Source excerpt>
- - -

DOLLS: Cathartic Rock! Getting Out 'What Frustrates Us About Current Society'.

Photo by Neil Anderson.
There is a famous story about a music journalist who went to see Buzzcocks supported by Gang of Four. He was so amazed by Gang of Four that he left at the end of their set, missing Buzzcocks, so that nothing would diminish the significance of what he had just witnessed. In about 2004 I went to see punk band Capdown supported by Douglas but first band up on that night was a band I had never heard of, Adequate 7. I was so impressed that I went to see them another ten times before they split up in 2006!
A few weeks ago I travelled down to London for an All-Dayer, and despite the above paragraph I decided to nip to the hotel I was staying in for a quick shower before going onto the gig. I left the hotel, found the venue and walked in catching an exhilarating, energy filled last couple of garage rock/grunge punk tracks of what must have been a cracking set by DOLLS, a band I will definitely be making the effort to catch in full!
DOLLS are a two piece comprised of singer/guitarist Jade Ellins and drummer Belinda Conde, they formed DOLLS in 2014 and have three excellent tracks up on Soundcloud, double A-side single ‘Audrey’ and ‘Kid Kannibal’ plus ‘Killing Time’. Despite my frustrating tardiness they were kind enough to agree to an interview.  

Q: Could you give us the story so far!? Have you been in other bands before? When did you form?

- - -

Collected material>
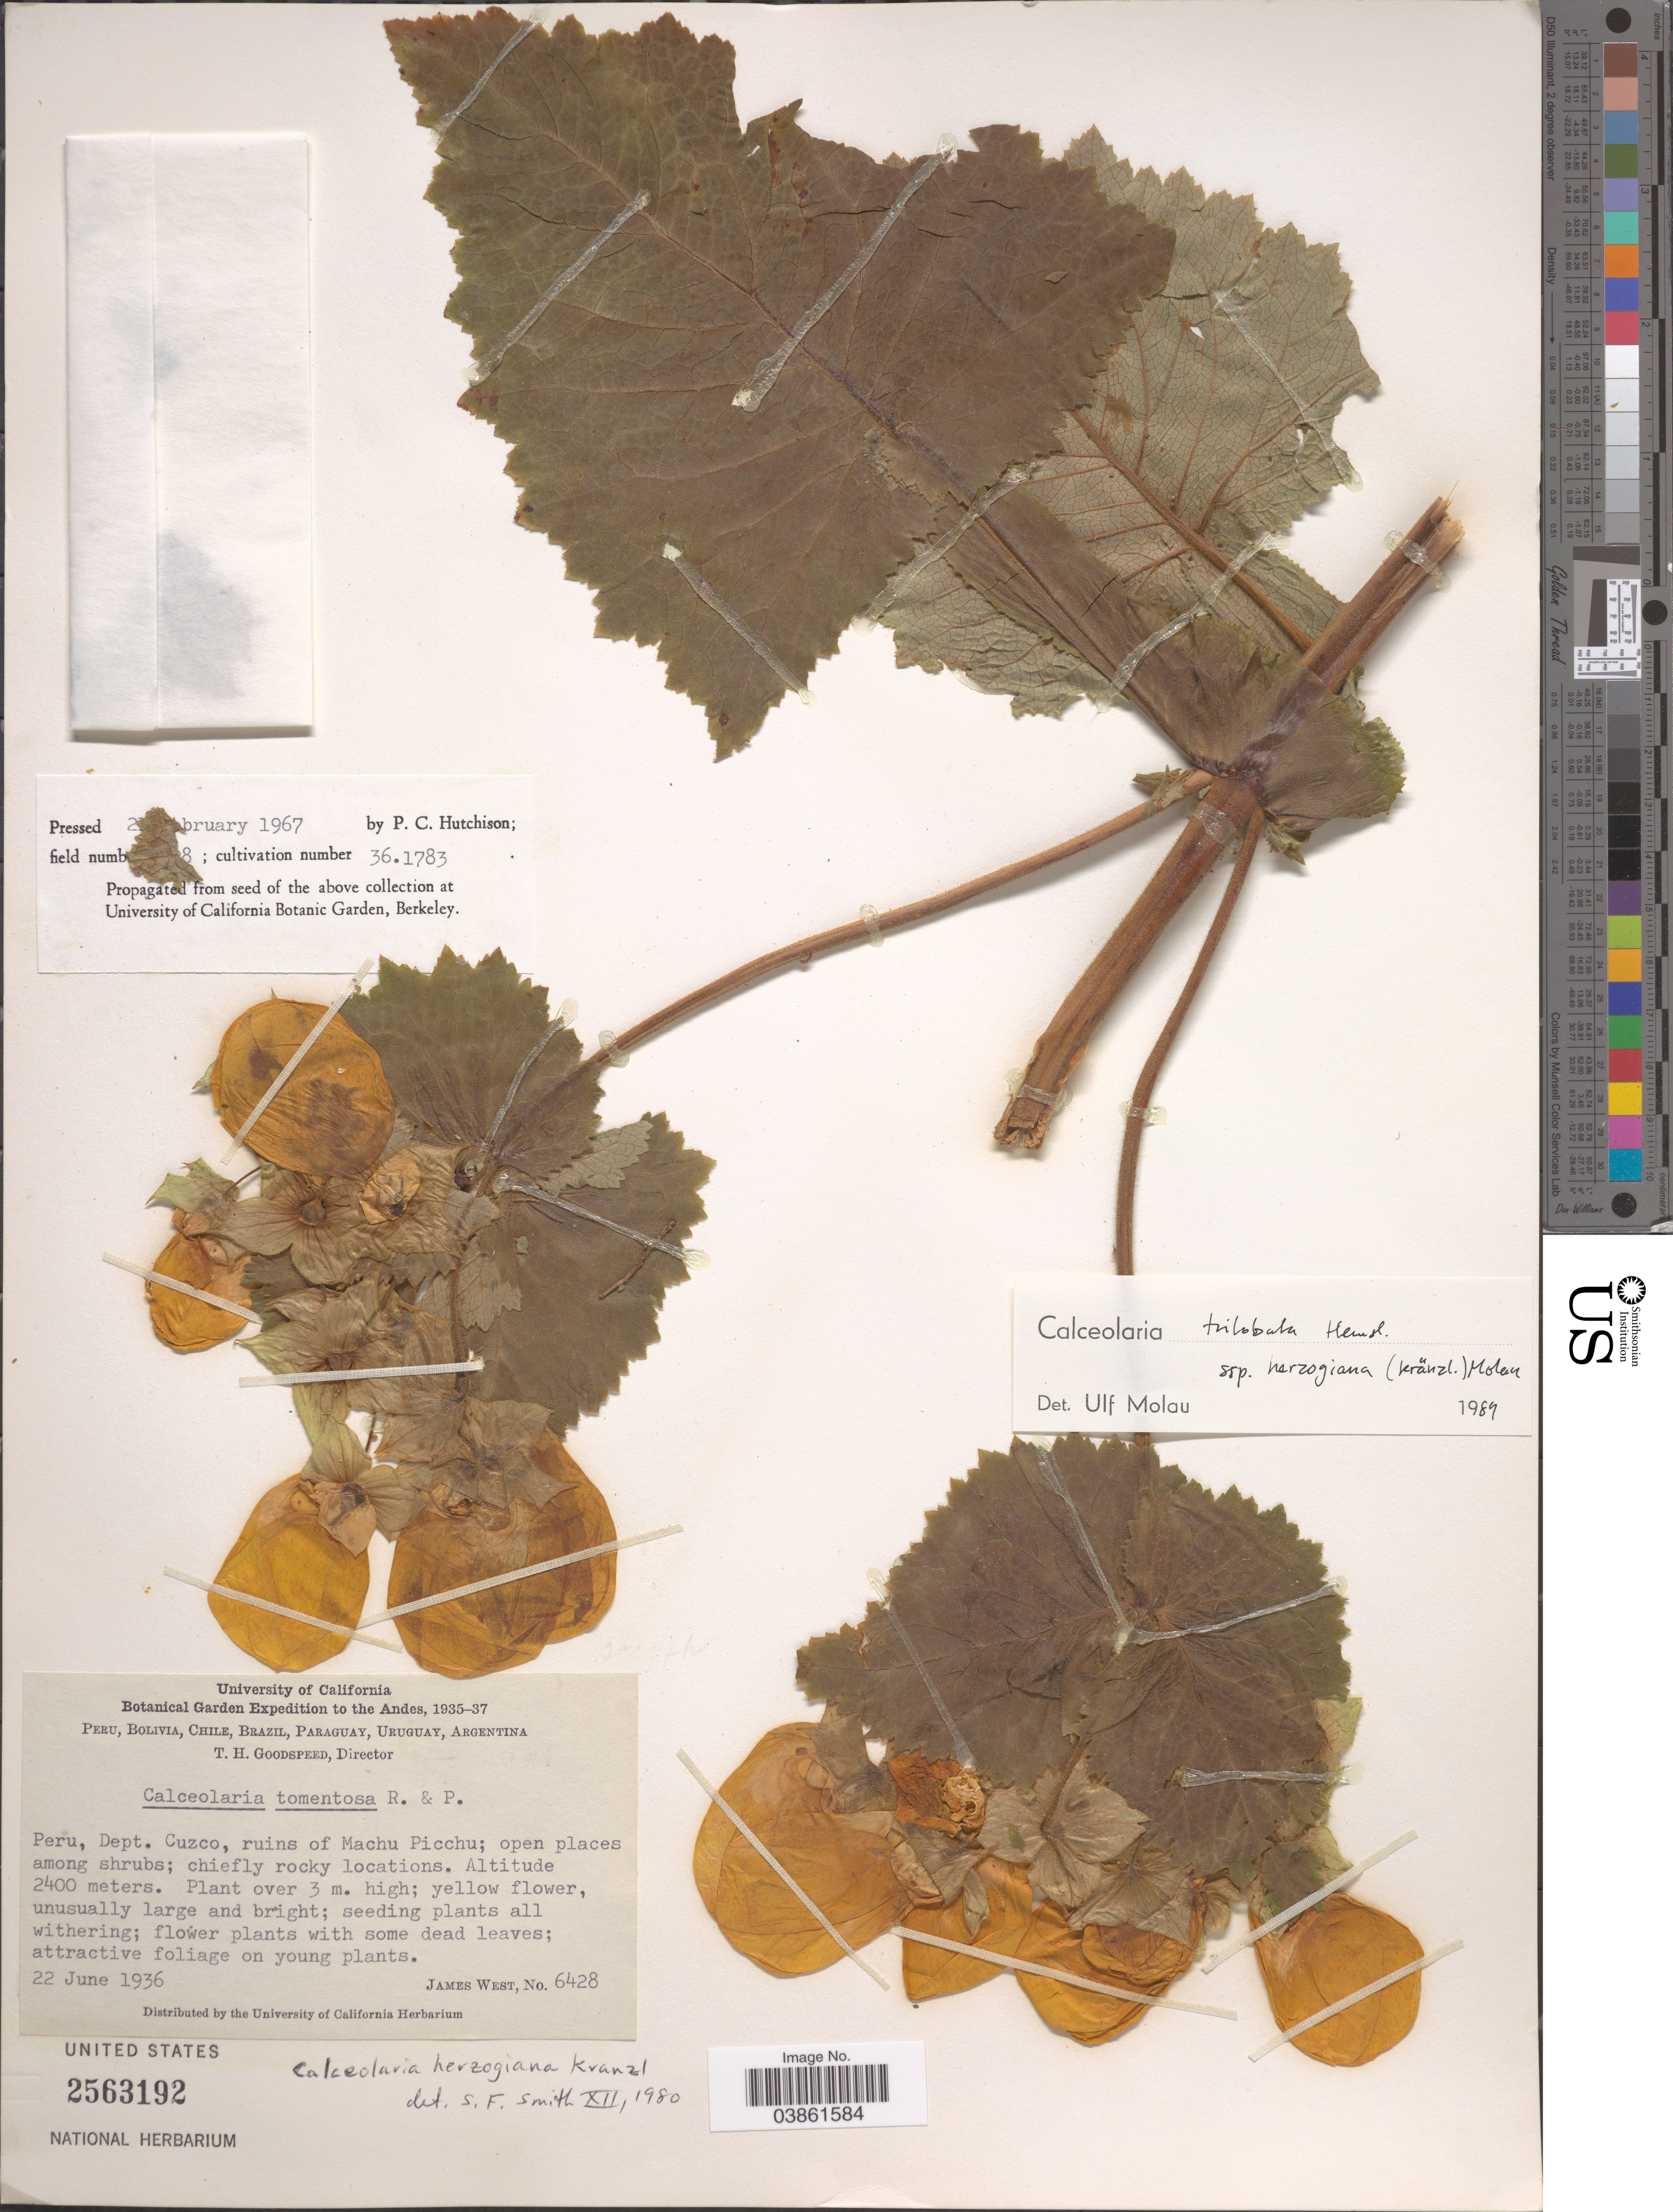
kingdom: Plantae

- - -

Exercise tasks>
• A. According to the DOLLS article, what year did the band form?
• B. Reproduce the DOLLS article word for word, starting at the words "There is a famous" and ending after "up in 2006!".
• C. Write the next part of the DOLLS interview article, picking up from its final sentence.
The lines aren't needed for anything here.

Answers for the exercise>
• A. 2014

• B.
There is a famous story about a music journalist who went to see Buzzcocks supported by Gang of Four. He was so amazed by Gang of Four that he left at the end of their set, missing Buzzcocks, so that nothing would diminish the significance of what he had just witnessed. In about 2004 I went to see punk band Capdown supported by Douglas but first band up on that night was a band I had never heard of, Adequate 7. I was so impressed that I went to see them another ten times before they split up in 2006!

• C.
Jade: I had my own gothic (well tried to be) rock band at Uni and now currently I’m also in Long Teeth. Bel and I met about 2 years ago now and got on ‘like a fucking house on fire’.

Bel: Before joining DOLLS I was in a seven-piece band… so this was quite a change!

Q: Where did the idea for the name DOLLS come from? Is it a comment on the reductionist view of women in contemporary society as in 'Living Dolls: The Return of Sexism' by Natasha Walter?

Jade: No actually, I thought it was a cool, short punchy name, and original… then it turned out almost every other band ever had the word ‘Dolls’ in their name.

Q: Did you have a fairly clear idea of the sort of sound you wanted from the start or has it been more evolutionary?

Jade: When we were first jamming together I was still very much in my Blues Rock stage. So every song was very riff based with wailing vocals. I was a bit scared to use more pop based chords back then as I thought it might sound cheesy. I got into listening to more punk and ‘arty’ bands such as Bikini Kill, Sonic Youth and Ought about a year ago so our sound changed a lot. I realised pop chords weren’t the problem, it was more what you did with them. Now there is hardly a blues riff in sight!

Q: How would you describe your sound?

Bel: I think our sound is a mixture of wanting to ‘get out’ what frustrates us about the current society we live in, with a touch of Jade’s ballsy vocals and my loud drums. We like to make an impact through our music and really reach out to our audience.

Q: What were your early influences, was there any musician or band that inspired you take up an instrument yourself?

Jade: My parents are both musicians so music was always around. Pretty much as soon as I could move they gave me a guitar. Thank God! I loved classic rock bands when I was little as my Dad used to play them all the time in the car such as Deep Purple and Led Zeppelin. I also loved a bit of Britney and Christina though, I still do!

Bel: I didn’t come from a musical background at all – I had to fight my mum over the years to get a drum kit! My early influences were serious heavy and nu metal bands, such as Slipknot and SOAD. Hehe…

Q: You've three tracks up on Soundcloud-could you talk us through them-'Audrey and 'Kid Kannibal' seem quite dark!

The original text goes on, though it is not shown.